> [Exercise objective]
Rewrite the rows from the first line up to and including the line with "Deine Warnweste für Hundesport, Mantrailing &", replacing "Протоколы" with "Акты" and leaving everything else unchanged.

> [Saved entries]

----

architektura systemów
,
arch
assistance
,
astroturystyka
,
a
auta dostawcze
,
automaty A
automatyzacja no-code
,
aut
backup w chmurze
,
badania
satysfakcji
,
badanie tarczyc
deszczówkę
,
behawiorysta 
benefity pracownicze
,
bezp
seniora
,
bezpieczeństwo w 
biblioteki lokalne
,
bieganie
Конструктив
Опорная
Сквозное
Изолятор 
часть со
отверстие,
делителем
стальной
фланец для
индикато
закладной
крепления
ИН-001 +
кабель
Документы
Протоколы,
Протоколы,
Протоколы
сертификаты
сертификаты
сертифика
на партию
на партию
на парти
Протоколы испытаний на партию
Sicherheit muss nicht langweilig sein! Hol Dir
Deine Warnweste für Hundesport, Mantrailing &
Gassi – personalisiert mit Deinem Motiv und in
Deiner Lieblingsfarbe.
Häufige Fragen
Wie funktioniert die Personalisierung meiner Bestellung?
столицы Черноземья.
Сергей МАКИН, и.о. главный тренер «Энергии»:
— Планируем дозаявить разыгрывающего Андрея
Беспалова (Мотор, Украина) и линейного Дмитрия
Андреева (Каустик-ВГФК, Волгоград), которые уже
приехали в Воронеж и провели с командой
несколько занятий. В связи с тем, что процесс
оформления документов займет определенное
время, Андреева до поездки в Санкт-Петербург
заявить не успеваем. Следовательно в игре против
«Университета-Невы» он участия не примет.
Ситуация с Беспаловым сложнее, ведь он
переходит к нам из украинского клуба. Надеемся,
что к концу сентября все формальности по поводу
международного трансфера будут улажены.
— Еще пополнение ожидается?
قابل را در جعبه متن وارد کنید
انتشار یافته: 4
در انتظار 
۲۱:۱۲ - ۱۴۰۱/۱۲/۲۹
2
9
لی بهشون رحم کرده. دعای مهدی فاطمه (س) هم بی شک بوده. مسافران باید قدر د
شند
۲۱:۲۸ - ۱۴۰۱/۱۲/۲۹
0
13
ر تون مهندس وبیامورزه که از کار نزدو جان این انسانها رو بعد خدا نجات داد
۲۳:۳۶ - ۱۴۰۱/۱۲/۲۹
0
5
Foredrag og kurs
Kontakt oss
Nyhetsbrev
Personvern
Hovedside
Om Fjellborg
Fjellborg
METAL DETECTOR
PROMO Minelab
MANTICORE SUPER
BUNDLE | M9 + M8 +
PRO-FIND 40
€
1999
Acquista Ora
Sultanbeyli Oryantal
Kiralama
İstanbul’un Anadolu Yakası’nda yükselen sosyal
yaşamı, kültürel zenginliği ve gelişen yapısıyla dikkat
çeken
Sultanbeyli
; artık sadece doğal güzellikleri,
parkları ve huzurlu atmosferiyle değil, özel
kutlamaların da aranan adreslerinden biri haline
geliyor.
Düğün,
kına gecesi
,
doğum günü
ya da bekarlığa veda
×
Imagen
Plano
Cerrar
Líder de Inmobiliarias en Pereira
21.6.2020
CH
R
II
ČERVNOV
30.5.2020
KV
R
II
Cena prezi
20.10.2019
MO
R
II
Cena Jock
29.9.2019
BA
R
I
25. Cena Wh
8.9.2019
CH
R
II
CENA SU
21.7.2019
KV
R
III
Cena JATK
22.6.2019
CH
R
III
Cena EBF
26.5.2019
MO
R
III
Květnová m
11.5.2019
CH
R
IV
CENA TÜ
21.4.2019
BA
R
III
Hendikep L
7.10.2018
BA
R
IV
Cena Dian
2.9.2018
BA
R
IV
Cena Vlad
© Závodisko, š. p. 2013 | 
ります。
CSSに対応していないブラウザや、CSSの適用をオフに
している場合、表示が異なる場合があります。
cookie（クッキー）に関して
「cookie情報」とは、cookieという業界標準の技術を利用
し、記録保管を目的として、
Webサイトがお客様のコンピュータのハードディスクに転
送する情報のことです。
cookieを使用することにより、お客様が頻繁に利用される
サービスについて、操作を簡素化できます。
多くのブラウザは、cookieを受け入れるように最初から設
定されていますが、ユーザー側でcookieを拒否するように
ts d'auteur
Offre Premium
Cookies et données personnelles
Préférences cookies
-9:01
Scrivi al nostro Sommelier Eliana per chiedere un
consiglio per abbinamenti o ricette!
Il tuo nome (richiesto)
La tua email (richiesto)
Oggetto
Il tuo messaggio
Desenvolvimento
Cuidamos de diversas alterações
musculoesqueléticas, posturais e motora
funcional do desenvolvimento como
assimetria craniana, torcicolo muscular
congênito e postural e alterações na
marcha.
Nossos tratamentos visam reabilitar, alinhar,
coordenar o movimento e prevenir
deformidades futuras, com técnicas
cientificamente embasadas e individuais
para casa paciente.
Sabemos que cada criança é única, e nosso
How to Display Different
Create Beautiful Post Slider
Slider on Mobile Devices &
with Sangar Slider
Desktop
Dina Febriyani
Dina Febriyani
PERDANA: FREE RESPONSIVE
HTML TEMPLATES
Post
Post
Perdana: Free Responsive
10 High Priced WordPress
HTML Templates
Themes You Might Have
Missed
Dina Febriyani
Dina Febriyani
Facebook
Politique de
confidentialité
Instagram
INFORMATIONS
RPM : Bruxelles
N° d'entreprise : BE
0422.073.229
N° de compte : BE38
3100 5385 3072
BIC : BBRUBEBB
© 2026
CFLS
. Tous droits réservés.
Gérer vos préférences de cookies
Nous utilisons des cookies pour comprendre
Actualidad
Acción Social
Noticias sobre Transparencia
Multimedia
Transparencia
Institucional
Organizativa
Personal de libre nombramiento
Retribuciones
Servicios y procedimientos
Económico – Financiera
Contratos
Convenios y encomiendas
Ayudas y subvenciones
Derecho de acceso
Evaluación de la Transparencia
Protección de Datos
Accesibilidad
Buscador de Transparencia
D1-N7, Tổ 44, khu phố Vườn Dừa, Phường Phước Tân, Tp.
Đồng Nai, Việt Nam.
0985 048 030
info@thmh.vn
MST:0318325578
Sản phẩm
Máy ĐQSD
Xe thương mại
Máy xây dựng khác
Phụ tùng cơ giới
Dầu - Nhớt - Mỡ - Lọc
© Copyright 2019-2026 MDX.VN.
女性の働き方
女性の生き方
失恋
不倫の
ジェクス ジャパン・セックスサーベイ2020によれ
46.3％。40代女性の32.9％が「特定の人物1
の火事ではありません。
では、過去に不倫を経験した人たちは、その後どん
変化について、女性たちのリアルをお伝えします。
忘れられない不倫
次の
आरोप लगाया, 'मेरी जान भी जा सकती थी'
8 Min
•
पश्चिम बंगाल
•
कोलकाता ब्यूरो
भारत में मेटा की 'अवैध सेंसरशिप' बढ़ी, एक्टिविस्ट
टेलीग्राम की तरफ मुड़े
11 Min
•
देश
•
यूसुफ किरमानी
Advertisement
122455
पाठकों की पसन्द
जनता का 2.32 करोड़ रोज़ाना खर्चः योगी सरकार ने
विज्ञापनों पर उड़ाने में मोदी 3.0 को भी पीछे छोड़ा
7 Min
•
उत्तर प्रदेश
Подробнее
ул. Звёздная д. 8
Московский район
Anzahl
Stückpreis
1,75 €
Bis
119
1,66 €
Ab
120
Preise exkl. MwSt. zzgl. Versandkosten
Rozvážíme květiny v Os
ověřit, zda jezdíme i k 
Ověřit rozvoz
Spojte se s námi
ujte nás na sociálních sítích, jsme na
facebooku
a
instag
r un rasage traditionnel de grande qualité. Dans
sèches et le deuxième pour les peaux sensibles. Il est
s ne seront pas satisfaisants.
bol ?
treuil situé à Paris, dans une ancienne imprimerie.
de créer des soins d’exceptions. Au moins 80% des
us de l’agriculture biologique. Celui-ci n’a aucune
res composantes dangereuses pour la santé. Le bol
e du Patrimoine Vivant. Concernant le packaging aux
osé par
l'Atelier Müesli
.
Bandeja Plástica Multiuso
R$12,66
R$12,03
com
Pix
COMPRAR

----

> [Output of the task]
architektura systemów
,
arch
assistance
,
astroturystyka
,
a
auta dostawcze
,
automaty A
automatyzacja no-code
,
aut
backup w chmurze
,
badania
satysfakcji
,
badanie tarczyc
deszczówkę
,
behawiorysta 
benefity pracownicze
,
bezp
seniora
,
bezpieczeństwo w 
biblioteki lokalne
,
bieganie
Конструктив
Опорная
Сквозное
Изолятор 
часть со
отверстие,
делителем
стальной
фланец для
индикато
закладной
крепления
ИН-001 +
кабель
Документы
Акты,
Акты,
Акты
сертификаты
сертификаты
сертифика
на партию
на партию
на парти
Акты испытаний на партию
Sicherheit muss nicht langweilig sein! Hol Dir
Deine Warnweste für Hundesport, Mantrailing &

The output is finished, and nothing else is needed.